Thereafter the dialogue generally follows Gay’s (omitting his songs) down to Polly’s ‘I hear, my dear Lucy, our Husband is one of these.’ Brecht then interpolates:
LUCY: I’ll never be anything but a common trollop of the lowest sort. And why? Because I fail to put everything on a business footing.
POLLY: But my dear, that’s a misfortune could occur to any woman.
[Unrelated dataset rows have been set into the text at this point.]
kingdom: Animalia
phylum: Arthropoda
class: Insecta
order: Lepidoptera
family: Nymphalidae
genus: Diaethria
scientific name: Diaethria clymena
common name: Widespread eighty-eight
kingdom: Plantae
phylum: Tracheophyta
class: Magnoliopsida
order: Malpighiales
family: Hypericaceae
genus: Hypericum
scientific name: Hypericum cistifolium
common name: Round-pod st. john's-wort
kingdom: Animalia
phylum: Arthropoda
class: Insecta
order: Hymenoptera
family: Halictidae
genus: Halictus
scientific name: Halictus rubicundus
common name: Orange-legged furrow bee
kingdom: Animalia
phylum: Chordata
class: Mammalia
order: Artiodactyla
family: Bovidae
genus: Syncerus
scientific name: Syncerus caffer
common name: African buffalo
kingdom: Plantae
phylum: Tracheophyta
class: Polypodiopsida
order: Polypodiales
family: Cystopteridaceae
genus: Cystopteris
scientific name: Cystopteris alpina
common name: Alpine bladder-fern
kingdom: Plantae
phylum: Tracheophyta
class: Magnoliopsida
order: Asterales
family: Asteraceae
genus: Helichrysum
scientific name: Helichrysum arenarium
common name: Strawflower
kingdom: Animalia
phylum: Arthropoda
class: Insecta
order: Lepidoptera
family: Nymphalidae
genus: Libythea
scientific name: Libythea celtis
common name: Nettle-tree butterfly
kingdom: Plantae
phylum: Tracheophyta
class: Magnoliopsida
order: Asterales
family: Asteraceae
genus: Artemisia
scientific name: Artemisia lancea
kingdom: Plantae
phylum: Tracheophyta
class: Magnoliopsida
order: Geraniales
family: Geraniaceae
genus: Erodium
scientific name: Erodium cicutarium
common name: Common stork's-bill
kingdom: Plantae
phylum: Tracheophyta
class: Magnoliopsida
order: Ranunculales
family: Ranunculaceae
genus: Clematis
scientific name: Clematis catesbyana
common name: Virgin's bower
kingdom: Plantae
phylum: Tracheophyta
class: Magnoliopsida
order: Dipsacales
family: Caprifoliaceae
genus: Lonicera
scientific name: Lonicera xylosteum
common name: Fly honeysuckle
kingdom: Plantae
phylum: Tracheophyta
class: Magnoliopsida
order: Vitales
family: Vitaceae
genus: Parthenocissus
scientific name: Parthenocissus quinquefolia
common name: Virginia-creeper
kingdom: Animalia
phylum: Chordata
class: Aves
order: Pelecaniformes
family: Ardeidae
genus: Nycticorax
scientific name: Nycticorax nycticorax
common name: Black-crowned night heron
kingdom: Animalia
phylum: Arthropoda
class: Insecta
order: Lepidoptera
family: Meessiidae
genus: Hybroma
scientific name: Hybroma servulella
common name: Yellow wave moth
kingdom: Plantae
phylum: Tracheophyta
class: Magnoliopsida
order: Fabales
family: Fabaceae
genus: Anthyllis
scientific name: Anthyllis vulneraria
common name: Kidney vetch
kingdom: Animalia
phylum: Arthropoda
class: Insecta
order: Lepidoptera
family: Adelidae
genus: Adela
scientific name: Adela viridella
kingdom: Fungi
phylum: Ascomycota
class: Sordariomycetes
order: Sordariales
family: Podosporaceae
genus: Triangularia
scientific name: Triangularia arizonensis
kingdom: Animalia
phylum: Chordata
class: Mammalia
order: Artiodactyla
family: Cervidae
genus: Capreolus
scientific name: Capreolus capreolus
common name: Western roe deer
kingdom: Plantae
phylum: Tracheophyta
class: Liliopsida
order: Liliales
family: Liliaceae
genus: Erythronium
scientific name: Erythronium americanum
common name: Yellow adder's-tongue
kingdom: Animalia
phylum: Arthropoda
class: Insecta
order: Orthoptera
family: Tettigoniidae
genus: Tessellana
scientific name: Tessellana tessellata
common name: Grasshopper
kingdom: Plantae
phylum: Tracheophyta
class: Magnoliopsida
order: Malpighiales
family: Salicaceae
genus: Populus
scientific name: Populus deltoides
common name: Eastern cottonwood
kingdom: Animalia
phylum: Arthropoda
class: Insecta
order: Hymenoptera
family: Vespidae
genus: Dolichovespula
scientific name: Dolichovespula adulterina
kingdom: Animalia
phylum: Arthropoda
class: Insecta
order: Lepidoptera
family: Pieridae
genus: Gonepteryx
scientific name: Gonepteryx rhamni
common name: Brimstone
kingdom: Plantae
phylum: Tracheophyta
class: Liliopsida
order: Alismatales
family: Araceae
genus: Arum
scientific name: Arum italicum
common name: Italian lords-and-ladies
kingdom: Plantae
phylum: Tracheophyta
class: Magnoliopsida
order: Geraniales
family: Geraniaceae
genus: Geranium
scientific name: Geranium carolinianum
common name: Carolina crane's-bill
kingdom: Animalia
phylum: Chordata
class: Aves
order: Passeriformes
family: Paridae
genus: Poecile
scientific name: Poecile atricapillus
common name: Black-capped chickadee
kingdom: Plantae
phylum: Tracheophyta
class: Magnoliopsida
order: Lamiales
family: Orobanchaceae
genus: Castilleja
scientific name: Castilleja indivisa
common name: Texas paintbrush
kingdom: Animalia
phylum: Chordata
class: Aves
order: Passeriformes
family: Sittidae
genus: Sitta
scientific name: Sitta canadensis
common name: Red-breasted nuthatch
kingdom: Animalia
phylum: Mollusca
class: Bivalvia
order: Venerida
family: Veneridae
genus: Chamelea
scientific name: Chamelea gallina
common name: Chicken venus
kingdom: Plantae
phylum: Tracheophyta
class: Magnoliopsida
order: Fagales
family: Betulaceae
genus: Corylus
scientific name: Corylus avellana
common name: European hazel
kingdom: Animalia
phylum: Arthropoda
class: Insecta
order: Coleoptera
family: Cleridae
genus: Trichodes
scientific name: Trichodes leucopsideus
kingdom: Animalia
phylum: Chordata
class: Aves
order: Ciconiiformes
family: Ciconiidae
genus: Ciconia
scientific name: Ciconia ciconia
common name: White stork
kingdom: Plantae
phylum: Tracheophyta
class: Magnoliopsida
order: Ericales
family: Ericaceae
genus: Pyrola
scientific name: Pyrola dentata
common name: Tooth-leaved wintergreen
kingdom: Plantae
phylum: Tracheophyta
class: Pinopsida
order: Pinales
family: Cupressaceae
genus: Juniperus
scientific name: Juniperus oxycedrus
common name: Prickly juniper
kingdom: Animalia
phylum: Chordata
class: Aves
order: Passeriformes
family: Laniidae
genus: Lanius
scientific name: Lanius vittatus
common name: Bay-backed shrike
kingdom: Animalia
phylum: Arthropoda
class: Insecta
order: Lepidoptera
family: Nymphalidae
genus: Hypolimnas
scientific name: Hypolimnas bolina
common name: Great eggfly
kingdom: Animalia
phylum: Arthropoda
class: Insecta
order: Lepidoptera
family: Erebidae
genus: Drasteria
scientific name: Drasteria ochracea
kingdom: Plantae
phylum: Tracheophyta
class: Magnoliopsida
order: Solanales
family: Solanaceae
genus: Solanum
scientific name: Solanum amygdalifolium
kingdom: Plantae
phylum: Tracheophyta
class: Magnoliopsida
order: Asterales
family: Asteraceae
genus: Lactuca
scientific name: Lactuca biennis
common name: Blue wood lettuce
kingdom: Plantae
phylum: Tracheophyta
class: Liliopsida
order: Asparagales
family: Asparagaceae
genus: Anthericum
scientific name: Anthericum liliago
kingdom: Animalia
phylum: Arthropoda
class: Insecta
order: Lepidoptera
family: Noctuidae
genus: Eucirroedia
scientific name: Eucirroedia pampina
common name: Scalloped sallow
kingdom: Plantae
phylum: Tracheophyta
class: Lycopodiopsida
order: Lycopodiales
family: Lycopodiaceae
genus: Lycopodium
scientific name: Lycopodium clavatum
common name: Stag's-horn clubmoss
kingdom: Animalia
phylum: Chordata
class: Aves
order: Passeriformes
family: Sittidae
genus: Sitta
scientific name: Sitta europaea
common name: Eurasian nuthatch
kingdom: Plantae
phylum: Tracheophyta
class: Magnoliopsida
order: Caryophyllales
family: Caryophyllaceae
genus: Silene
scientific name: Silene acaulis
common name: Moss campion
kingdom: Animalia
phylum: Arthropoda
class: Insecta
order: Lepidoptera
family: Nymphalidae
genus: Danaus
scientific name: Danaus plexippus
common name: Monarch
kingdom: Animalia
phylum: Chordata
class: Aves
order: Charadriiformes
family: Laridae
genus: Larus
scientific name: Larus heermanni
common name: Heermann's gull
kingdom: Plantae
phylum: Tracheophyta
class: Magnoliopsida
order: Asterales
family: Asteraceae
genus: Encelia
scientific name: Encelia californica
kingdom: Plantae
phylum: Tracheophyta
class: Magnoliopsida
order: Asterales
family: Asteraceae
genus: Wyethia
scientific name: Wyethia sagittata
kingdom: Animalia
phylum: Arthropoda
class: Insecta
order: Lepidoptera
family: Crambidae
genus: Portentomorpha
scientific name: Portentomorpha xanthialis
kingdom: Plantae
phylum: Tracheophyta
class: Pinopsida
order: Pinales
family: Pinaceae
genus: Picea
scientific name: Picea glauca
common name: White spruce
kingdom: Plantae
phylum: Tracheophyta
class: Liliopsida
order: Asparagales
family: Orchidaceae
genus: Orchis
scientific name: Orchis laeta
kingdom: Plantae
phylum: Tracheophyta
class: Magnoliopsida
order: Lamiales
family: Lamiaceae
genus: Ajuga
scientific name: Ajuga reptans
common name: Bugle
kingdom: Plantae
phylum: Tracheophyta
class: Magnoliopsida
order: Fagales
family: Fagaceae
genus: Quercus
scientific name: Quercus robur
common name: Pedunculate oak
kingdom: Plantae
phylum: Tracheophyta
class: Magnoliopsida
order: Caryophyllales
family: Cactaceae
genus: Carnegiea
They continue with the original dialogue, past Lucy’s offer of the drink, as far as her ‘unless ’tis in private’ in Gay’s scene 10. Then Polly excuses herself, saying she is hungry. The next passage is close to our text from Polly ‘gaily’ (p. 158) to Lucy’s ‘They’ve caught him once more’ just before the end of our scene, but with some small changes and one or two additions, of which the most notable is after ‘Really, I don’t deserve it’ (p. 158):
LUCY: It’s so unfair that one must use such means to keep a man; but it’s one’s heart, Polly. But enough of that.
She takes the gin bottle and empties it, off.
POLLY: What are you doing?
LUCY with a peculiar manner: Emptying it.
POLLY: You really are a hypocritical strumpet. But I spotted that right away.
LUCY: Yes, Polly. On the edge of the precipice, that’s where you were.